Pepsi tonight unveiled its new summer campaign, with the tagline “Summer Time is Pepsi Time” and a none-too-subtle tweak at its chief rival in the cola wars. Yes, Virginia — that’s Santa Claus, the iconic Coca-Cola brand mascot.
Saint Nick is shown boogying on summer vacation (with assorted elves in tow) to the Pepsi beat — and rejecting a bartender’s offer of Coke. Watch it below and tell us what you think.[more]
The Wall Street Journal, in a lengthy profile on the brand’s first major ad push in three years, says this commercial represents PepsiCo’s refocusing on its flagship Pepsi brand, “offering one of the most visible signs PepsiCo is throwing new weight behind its biggest brand after it sank to No. 3 in U.S. soda sales last year, trailing not only Coke but Diet Coke.”
After it broke on TV and was posted on Pepsi’s Facebook page, the ad quickly swept FB…

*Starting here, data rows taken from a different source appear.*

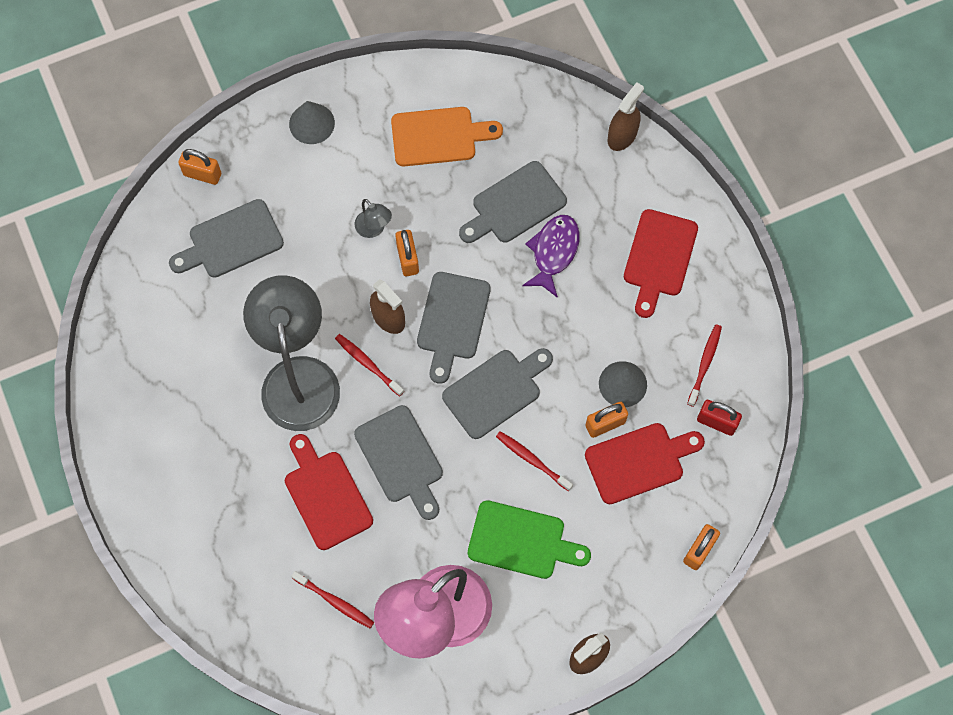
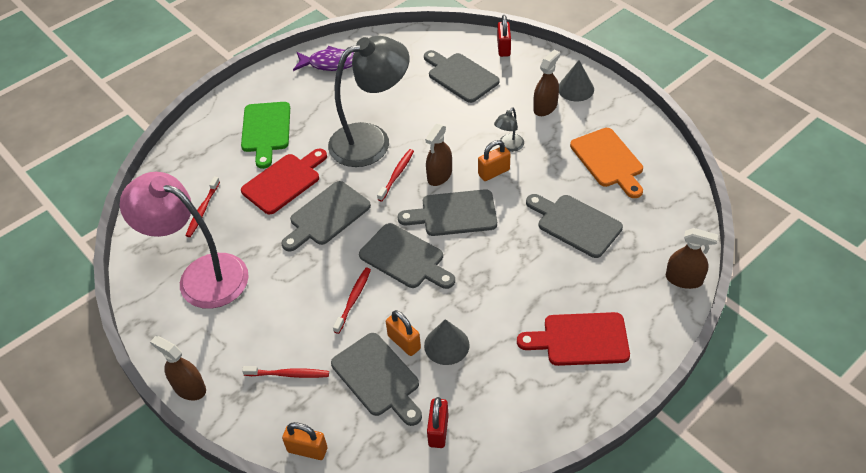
camera: 75 degrees right, 20 degrees down
(202, 174) = (503, 48): orange padlock -> red padlock
(328, 167) = (545, 107): none -> brown spray bottle
(521, 541) = (280, 312): green cutting board -> green cutting board (266, 130)
(553, 252) = (546, 262): purple fish -> purple fish (329, 63)
(639, 462) = (378, 378): red cutting board -> grey cutting board
(705, 364) = (492, 405): red toothbrush -> red toothbrush (288, 374)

…and Twitter, where viewers picked up on the tweak at “Coke’s” longrunning affair with Santa:
While it’s breaking in the lead-up to the July 4th holiday in the US, the campaign missed last week’s official start of summer in the Northern hemisphere.
“Would I have liked to have it 30 days ago? Yes,” said Keith Reimer, CEO of Pepsi Bottling Ventures LLC, to the Journal, adding that he’s excited PepsiCo is putting more money again behind Pepsi, which has also been challenged by a shuffle in its marketing ranks.
The campaign also comes as some observers — including brandchannel’s cola-spondent Dale Buss — accuse PepsiCo of taking its eye off the ball by allocating more resources to social marketing (for its Pepsi Refresh crowdsourced corporate citizenship campaign) than traditional marketing. PepsiCo execs duly promised a “turnaround” and fresh focus on boosting Pepsi this year.
According to WSJ, PepsiCo plans “to spend about 30% more this year on TV advertising for its North American beverages, with soda a big focus. In addition to the summer ad campaign, Pepsi will be hawked on Simon Cowell’s X Factor in a $60 million sponsorship deal starting this fall. The company also recently launched new TV ads for Diet Pepsi and Pepsi Max, two smaller-selling colas.” That Diet Pepsi campaign featured Sofia Vergara and David Beckham, while Pepsi Max pegged its latest campaign to baseball with a “clubhouse in the corn” theme.
The Journal notes that PepsiCo CEO Indra Nooyi has been taking the brunt of the criticism. She was hailed “as a strategic visionary since taking PepsiCo’s reins nearly five years ago,” but has been
“facing doubts from investors and industry insiders concerned that her push into healthier brands have distracted the company from some core products. Emphasizing fruit juice, oatmeal and Gatorade, she has set an ambitious goal of more than doubling revenue of nutritious products to $30 billion by 2020 while cultivating a corporate image tuned in to health and global social responsibility. ‘Is she ashamed of selling carbonated sugar water?’ said Pat Weinstein, owner of Seattle-based Weinstein Beverage Co., an independent Pepsi bottler. ‘That’s a question that is raised often by the most concerned of the independent bottlers.’
As we noted in March, when Beverage Digest released its analysis of US sales figures for 2010, U.S. sales of Pepsi-Cola and Diet Pepsi fell 4.8% and 5.2% last year. Coca-Cola and Diet Coke sales slipped, “more modestly” as the Journal puts it, 0.5% and 1%, respectively.
Nooyi defends the Pepsi strategy in a sidebar to the Journal article, noting that she’s sticking to her guns in refusing to chase Coca-Cola for market share in a “scorched earth” battle of the colas in the shrinking cola market, telling the reporter that
“What’s been happening in this category forever: we, Pepsi, would push like hell to get a program with the [retailer], we’d spend everything, and get a tenth of a point of market share,” she said. “The next period, Coke would come along, push like hell, and gain a tenth. This was a zero-sum game. The cola category was profitable, but didn’t grow profits.”
PepsiCo is pursuing a dual strategy for cola, Ms. Nooyi said. The company is spending money to maintain its base business but also is searching for a breakthrough in sweeteners that will yield a naturally sweetened, zero-calorie cola, what Mrs. Nooyi calls “the ultimate nirvana.” The company raised its research and development budget to $488 million last year from $388 million in 2008. “We are confident that we will reinvent the cola business the right way,” she said.